Asymptotic analysis of code distances and rates

Construction of codes from specific tessellations

Identification of inherent error-protection asymmetry

Abstract

In the last three decades, several constructions of quantum error-correcting codes were presented in the literature. Among these codes, there are the asymmetric ones, i.e., quantum codes whose $Z$-distance $d_z$ is different from its $X$-distance $d_x$. The topological quantum codes form an important class of quantum codes, where the toric code, introduced by Kitaev, was the first family of this type. After Kitaev's toric code, several authors focused attention on investigating its structure and the constructions of new families of topological quantum codes over Euclidean and hyperbolic surfaces. As a consequence of establishing the existence and the construction of asymmetric topological quantum codes in Theorem \ref{main}, the main result of this paper, we introduce the class of hyperbolic asymmetric codes. Hence, families of Euclidean and hyperbolic asymmetric topological quantum codes are presented.
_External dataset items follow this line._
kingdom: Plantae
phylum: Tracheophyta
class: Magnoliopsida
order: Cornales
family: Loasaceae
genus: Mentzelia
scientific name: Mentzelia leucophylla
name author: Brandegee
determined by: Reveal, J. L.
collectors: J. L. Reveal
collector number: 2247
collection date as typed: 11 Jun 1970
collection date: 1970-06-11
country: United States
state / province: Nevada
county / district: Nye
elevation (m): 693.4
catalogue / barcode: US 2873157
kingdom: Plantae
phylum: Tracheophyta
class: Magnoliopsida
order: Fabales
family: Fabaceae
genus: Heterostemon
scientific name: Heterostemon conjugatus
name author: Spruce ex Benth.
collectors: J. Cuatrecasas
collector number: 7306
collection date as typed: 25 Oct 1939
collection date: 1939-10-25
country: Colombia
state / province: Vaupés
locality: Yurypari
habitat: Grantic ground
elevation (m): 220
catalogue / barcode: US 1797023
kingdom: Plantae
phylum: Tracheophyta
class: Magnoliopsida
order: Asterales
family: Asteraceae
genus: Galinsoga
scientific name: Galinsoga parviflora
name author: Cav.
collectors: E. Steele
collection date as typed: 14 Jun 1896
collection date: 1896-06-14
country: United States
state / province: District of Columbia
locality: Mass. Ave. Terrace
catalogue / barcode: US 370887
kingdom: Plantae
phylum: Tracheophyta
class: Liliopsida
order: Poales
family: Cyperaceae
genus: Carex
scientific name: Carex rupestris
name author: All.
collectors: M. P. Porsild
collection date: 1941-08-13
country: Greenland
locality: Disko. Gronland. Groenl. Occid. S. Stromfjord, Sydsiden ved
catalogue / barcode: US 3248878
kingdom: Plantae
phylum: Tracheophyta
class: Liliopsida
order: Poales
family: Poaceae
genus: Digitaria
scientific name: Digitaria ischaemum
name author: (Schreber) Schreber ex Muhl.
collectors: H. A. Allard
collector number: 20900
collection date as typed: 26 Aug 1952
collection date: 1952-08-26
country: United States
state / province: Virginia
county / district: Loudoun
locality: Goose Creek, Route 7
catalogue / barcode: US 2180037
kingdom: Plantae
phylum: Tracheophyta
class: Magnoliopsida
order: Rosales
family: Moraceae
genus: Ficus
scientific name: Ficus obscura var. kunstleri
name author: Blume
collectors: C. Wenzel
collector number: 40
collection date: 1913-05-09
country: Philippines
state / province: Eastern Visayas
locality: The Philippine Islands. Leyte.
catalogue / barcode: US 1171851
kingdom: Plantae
An analysis regarding the asymptotic behavior of their distances $d_x$ and $d_z$ and encoding rates $k/n$ versus the compact orientable surface's genus is provided due to the significant difference between the asymmetric distances $d_x$ and $d_z$ when compared with the corresponding parameters of topological codes generated by other tessellations. This inherent unequal error-protection is associated with the nontrivial homological cycle of the $\{p,q\}$ tessellation and its dual, which may be appropriately explored depending on the application, where $p\neq q$ and $(p-2)(q-2)\ge 4$. Three families of codes derived from the $\{7,3\}$, $\{5,4\}$, and $\{10,5\}$ tessellations are highlighted.